Mr. Sapag hopes to list 30% of the company's shares on stock
exchanges in Buenos Aires, New York and Toronto as early as next
March, with the province retaining a 70% stake.
Neuquen accounts for 22% of Argentina's total oil output, though
its share will rise sharply if big investments in unconventional
oil and gas production materialize.
Argentina ranks third in the world, behind China and the U.S.,
in potentially recoverable shale-gas reserves, with 774 trillion
cubic feet, according to the U.S. Energy Information
Administration. Argentina is also thought to have lots of shale
oil.
With much of that underneath its soil, Neuquen is the lynchpin
of the Argentine government's ambitious plan to end the country's
dependence on imported energy by reversing over a decade of
declining oil and gas output.
Neuquen's unconventional energy riches are located in an area
known as Vaca Muerta, or "dead cow" in Spanish, which is about the
size of the state of New Jersey.
"I'm very, very optimistic," Mr.

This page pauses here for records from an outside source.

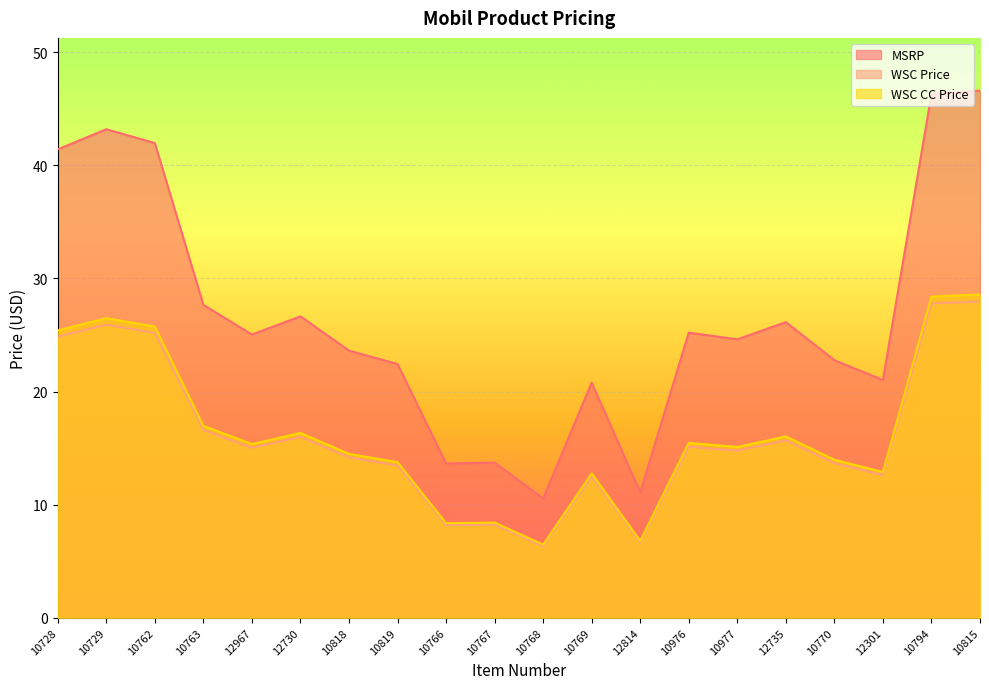

True or false: WSC Price has a value of 12.5 at 10767.

False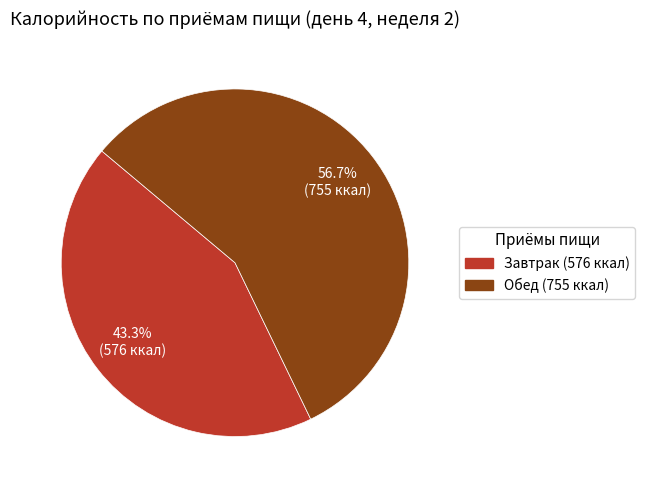

Which slice is the largest?

Обед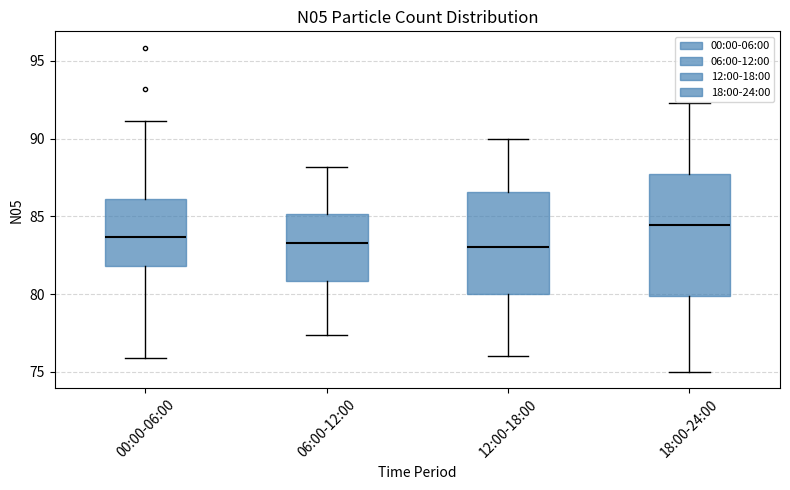

Which box is the tallest, from its lower edge to its upper edge?

18:00-24:00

Sapag said. "We know not only
that the quantity of our unconventional oil and gas reserves is
good, but we know the quality of them is very good."

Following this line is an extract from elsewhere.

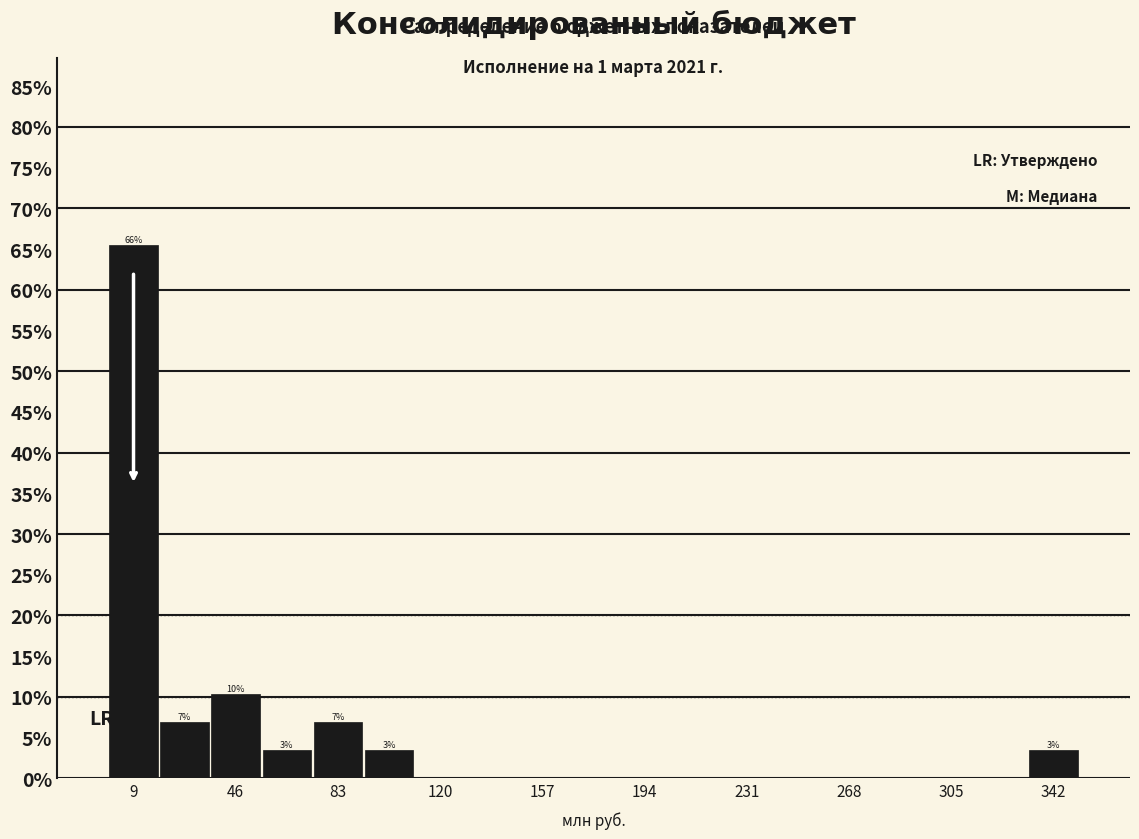

Read against the x-axis, roughly where is the centre of the tallest bar?

10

Neuquen hopes to replicate the unconventional energy boom in the
U.S., where a technique called hydraulic fracturing, or fracking,
is used to extract oil and gas from shale rock and so-called tight
sands formations.
Fracking has allowed the U.S. oil and gas industry to tap
reserves that were previously thought to be impossible or too
expensive to extract. The technology has been so successful that
the U.S. is expected to surpass Saudi Arabia as the world's top oil
producer by 2020, according to the International Energy Agency.

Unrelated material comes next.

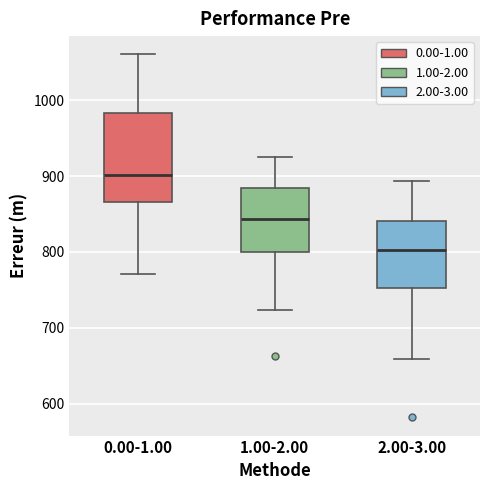

Comparing the boxes themselves (not the whiskers), which one is the tallest?

0.00-1.00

Industry executives and analysts say Argentina possesses all the
geological characteristics necessary to become a global energy
powerhouse. The challenge will be to make the country more
investment friendly, analysts say. Constantly shifting policies,
heavy government intervention, price and export caps, as well as a
ban on sending dividend abroad have discouraged investment despite
the appeal of the resources.
Argentina's government will have to provide assurances that
contracts will be honored and it will need to allow investors to
turn a profit for the money to flow.
President Cristina Kirchner's decision to expropriate YPF SA
(YPF, YPFD.BA) from Spain's Repsol SA (REP.MC) hasn't helped
attract the billions of dollars Argentina needs to put its
unconventional energy into production.
So far, Argentina has not publicly offered to pay Repsol a dime
for the takeover and Repsol is seeking around $10.5 billion in
compensation.
Mr. Sapag says Neuquen will double oil production over the next
five years thanks to shale oil discoveries and he expects the
economy to grow 70% over that period.
YPF will play a big role boosting Neuquen's production oil and
gas output, he said.
After the expropriation, YPF said it would invest $37 billion
between 2013 and 2017.
That plan got a big boost last week after Mrs. Kirchner said the
government would allow YPF to charge $7.5 per million British
thermal units for new natural gas production.
That's over three times what YPF charged for gas last year and
it's well above the benchmark natural gas price of $3.65 in the
U.S.
YPF Chief Executive Miguel Galuccio said the higher price will
make investing in Argentina, and in YPF, more appealing to foreign
investors.
Companies already working in Neuquen include Apache Corporation
(APA), Chevron Corp. (CVX), Exxon Mobil Corp. (XOM), Total SA (TOT,
FP.FR), Petroleo Brasileiro SA (PBR), Royal Dutch Shell PLC (RDSA,
RDSA.LN) and Wintershall AG.
"If any of those companies finds the vocation to invest billions
of dollars then the process will move much faster," said Mr. Sapag
in reference to the oil and gas production boom he expects to see
in coming years.
Neuquen has already stopped the decline in production that last
year helped turn Argentina into a net energy importer for the first
time in almost two decades.
Over last five years, gas production fell 25% in Neuquen and oil
output dropped almost 30%, Mr. Sapag said. This year, production of
both has stabilized.
Unconventional gas now accounts for 10% of all gas produced in
Neuquen and unconventional oil makes up 5% of total output.
"We're at an inflection point," Mr. Sapag said.